Moving forward, the outlook for the chemical industry is growing more positive, according to a December 2020 report by the American Chemistry Council. Chemical production is expected to grow by nearly 4 percent in 2021 and nearly 3 percent in 2022. As described in the report, "American chemistry is playing a vital role in the global fight against COVID-19, providing inputs for personal protective equipment, disinfection and sanitation products, medical supplies and equipment, protective barriers, and plastic packaging, among others." Many areas of the chemicals industry that saw declines in 2020 are projected to rebound in 2021 and the near future. Growth in chemicals will be broad based after the pandemic ends. The U.S. chemicals trade is expected to recover to $240 billion in 2021, compared to $220.8 billion in 2020. The rate of post-pandemic growth for the chemicals trade industry is linked to the rate of manufacturing recovery, trade policy, and the time required to contain the pandemic.

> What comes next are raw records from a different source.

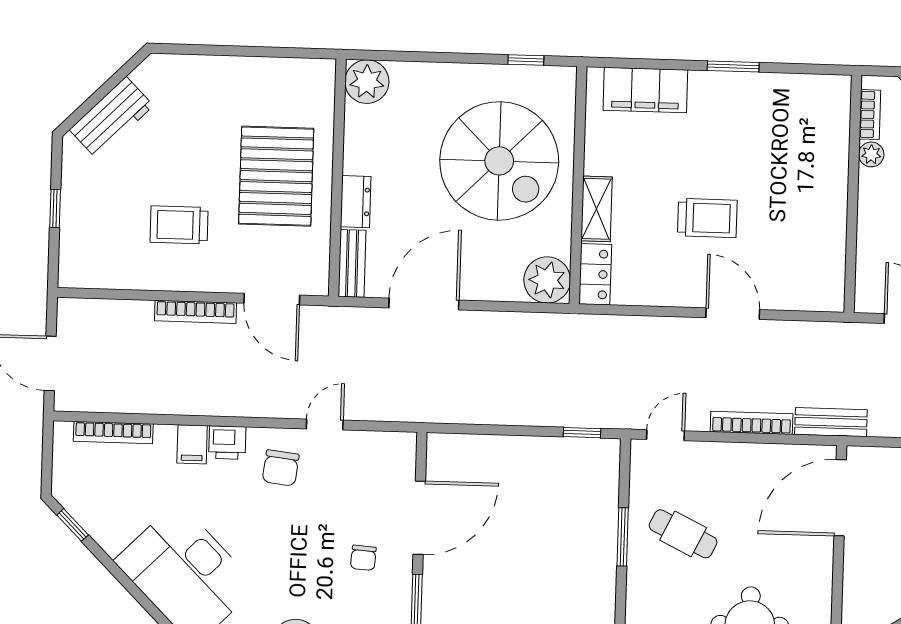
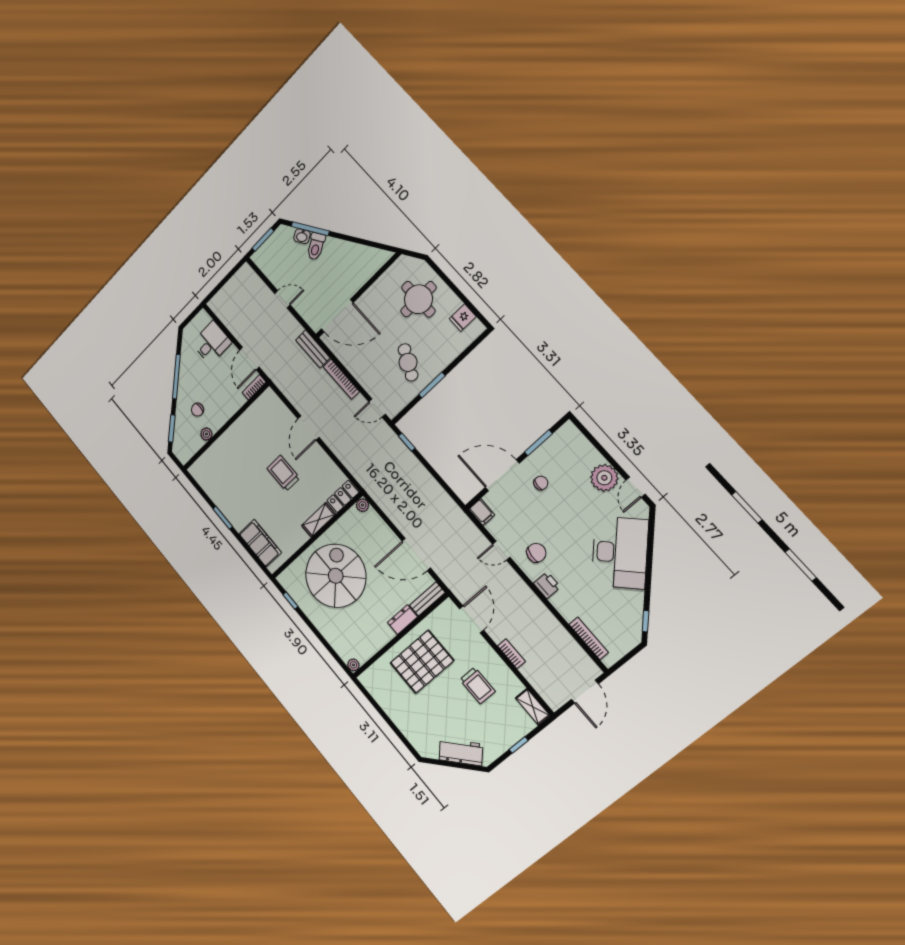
plant: (367, 82) -> (353, 665), width x0.53, depth x0.53
bookcase: (870, 115) -> (254, 387), moved
shelving: (89, 275) -> (533, 707), added
plant: (547, 280) -> (362, 505), width x0.53, depth x0.53
bookcase: (196, 312) -> (511, 654), width x0.64
filing cabinet: (192, 444) -> (482, 512), moved, turned 90

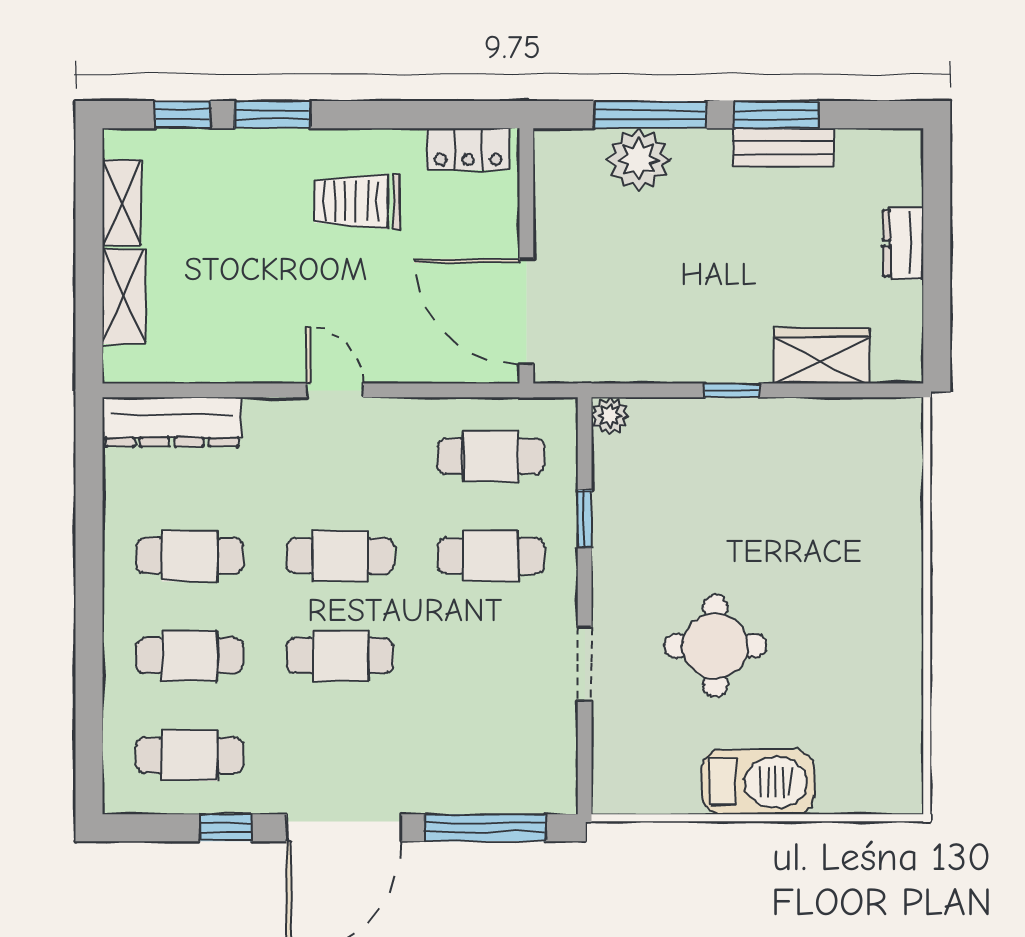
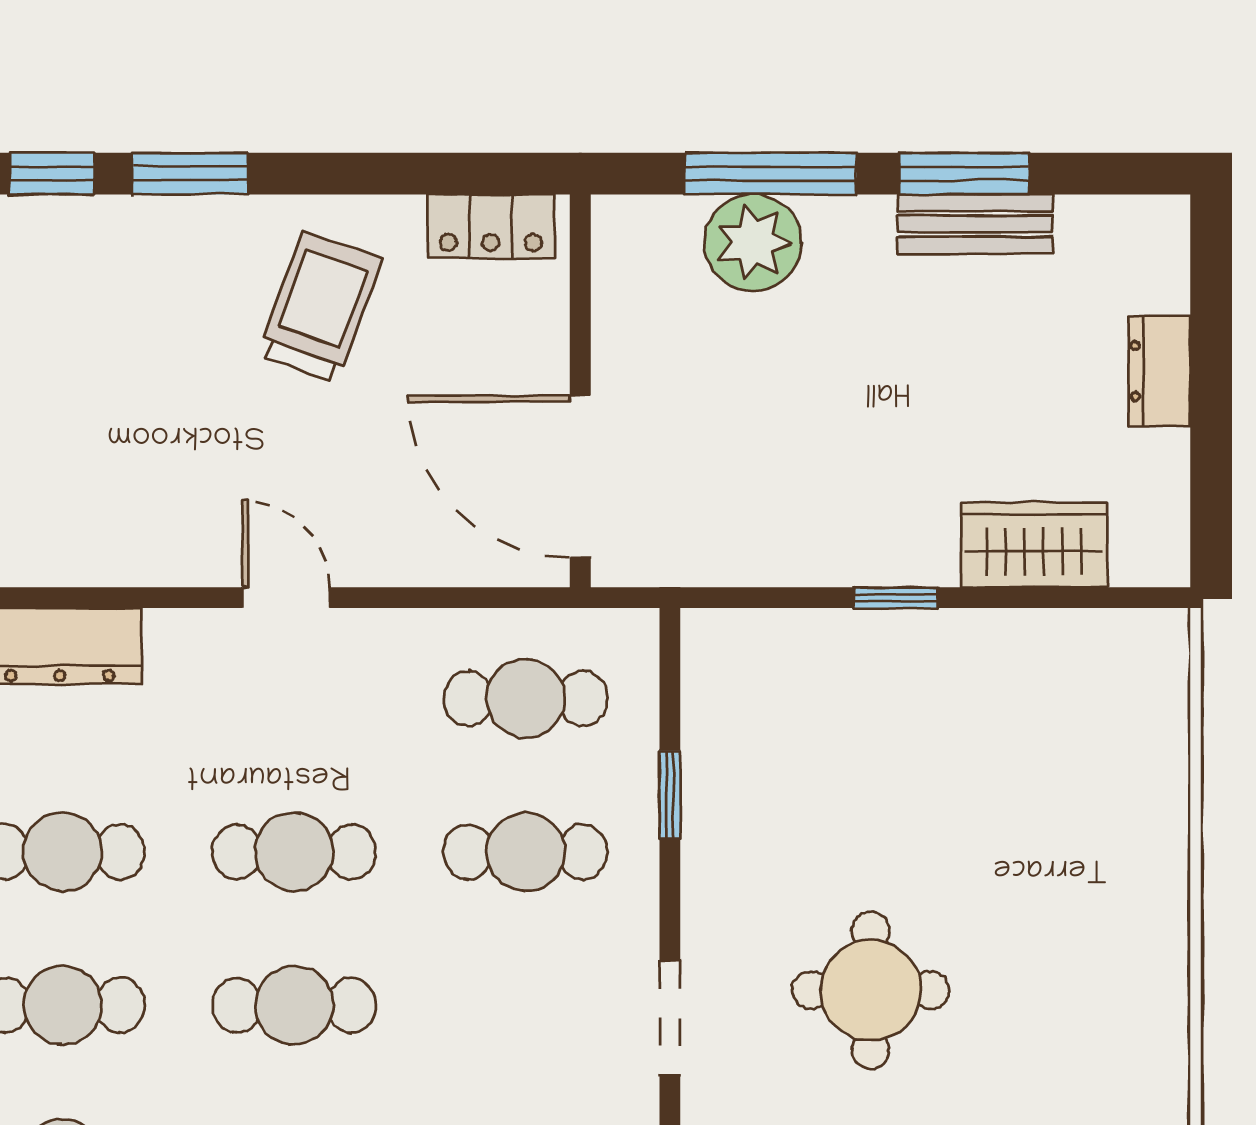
trolley: (357, 201) -> (320, 307), turned 110
plant: (610, 416) -> (709, 636), removed

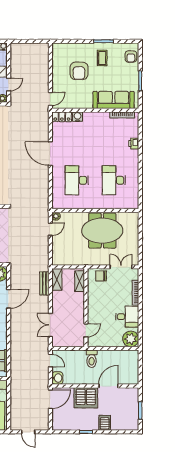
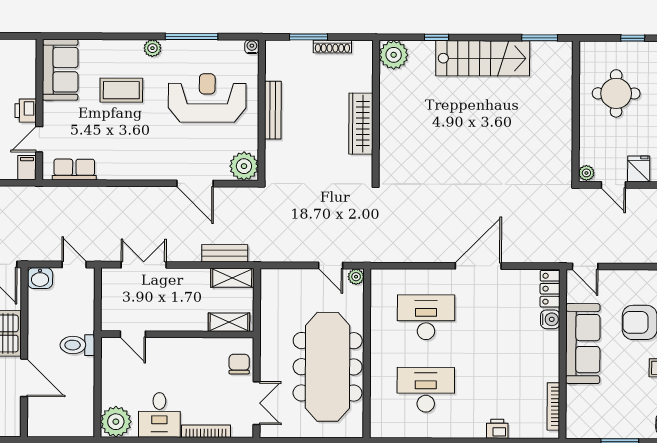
sofa: (114, 100) -> (583, 344), moved
meeting table: (102, 231) -> (328, 367), width x1.36
door: (50, 361) -> (74, 265), swing flipped

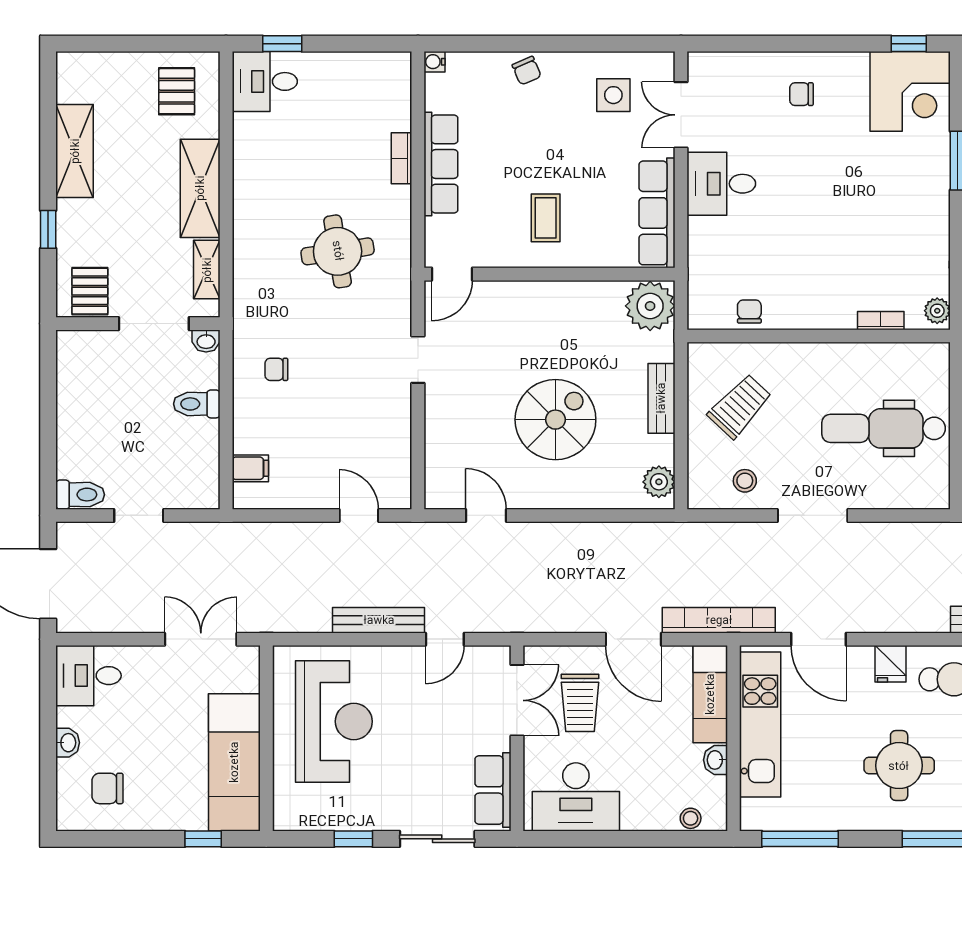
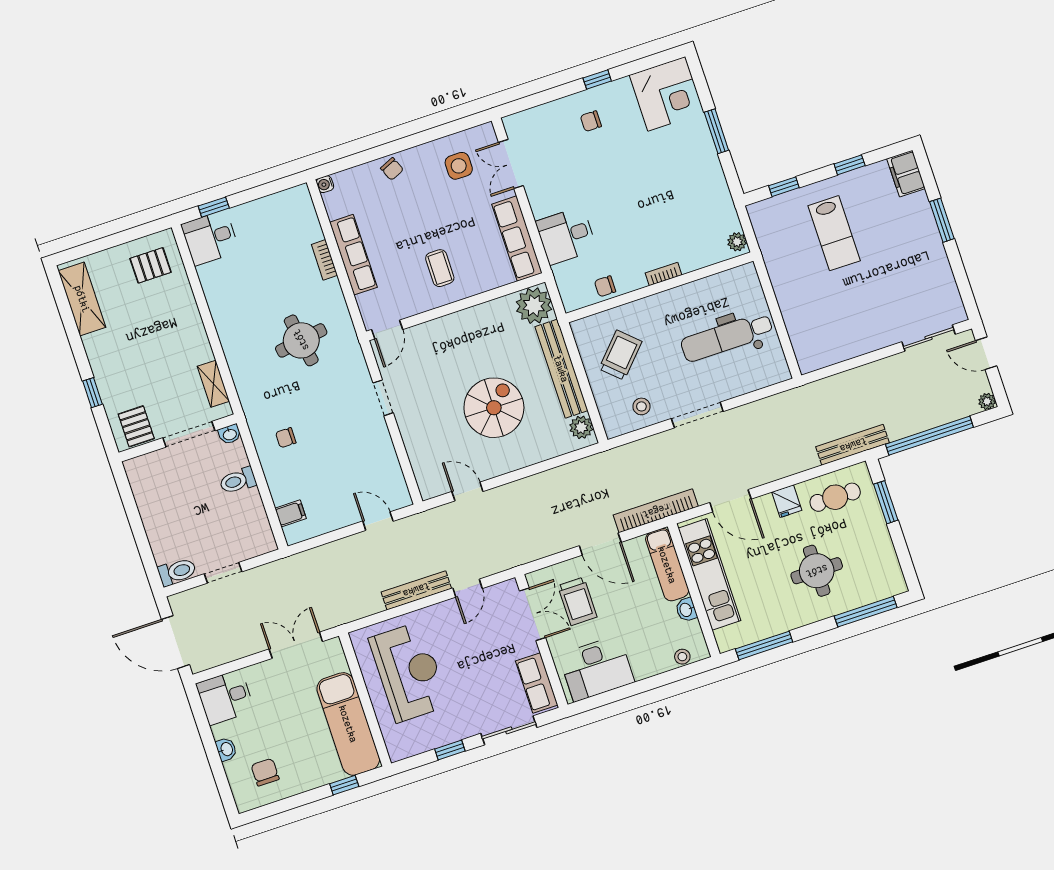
window: (909, 44) -> (597, 80), moved
pallet: (177, 91) -> (151, 265), turned 90
shelving: (75, 151) -> (82, 299), moved
desk: (721, 184) -> (566, 236), moved
shelving: (200, 188) -> (190, 328), removed
chair: (749, 312) -> (605, 286), turned -90
bookcase: (881, 321) -> (664, 274), moved
bench: (661, 398) -> (561, 369), width x1.86, depth x1.21
chair: (107, 788) -> (265, 772), turned 90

One area of strong growth is expected to be forensic chemistry, especially DNA analysis. According to the American Chemical Society (ACS), experts predict that more than 10,000 new forensic scientists will be needed over the next decade to work in private laboratories and government agencies. There is also a need for chemists to do crime-scene investigation and analysis of evidence. Opportunities are also expected to be excellent for forensic science technicians, with 14 percent employment growth through 2028, as forecast by the Department of Labor.
Another growing sector is biotechnology. Biotechnology is creating many partnerships between sectors and can be used to help clean up the environment as well as in the agricultural and pharmaceutical sectors. Chemists are needed to continue the research and development of new products in these fields.
Companies that provide environmental services and earth-friendly products should do well. Environmental concerns will also continue to compel the chemical industry to devote resources to comply with governmental regulations. Therefore, occupations related to compliance, improvement of product visibility, and promotion of consumer confidence should grow. International competitiveness will also be important.
Consumer product companies are also experiencing steady employment needs. As consumers continually seek new or improved products or those that are more environmentally friendly, companies are hiring chemists and chemical engineers to develop and test ingredients that could meet consumer demands.
Other trends include a continued emphasis on research and development. In order to stay competitive and differentiate their products, companies will continue to produce specialty chemicals, such as advanced polymers and plastics, which are designed for specific uses. This should increase employment of chemists in research-oriented positions.
A focus on new manufacturing processes will also continue and should represent opportunities for chemical engineers. The market shift to specialty chemicals and increasing competition will create more marketing and sales positions as companies strive for product visibility and an increasing market niche. In general, opportunities in the chemical industry continue to be best for those with advanced degrees.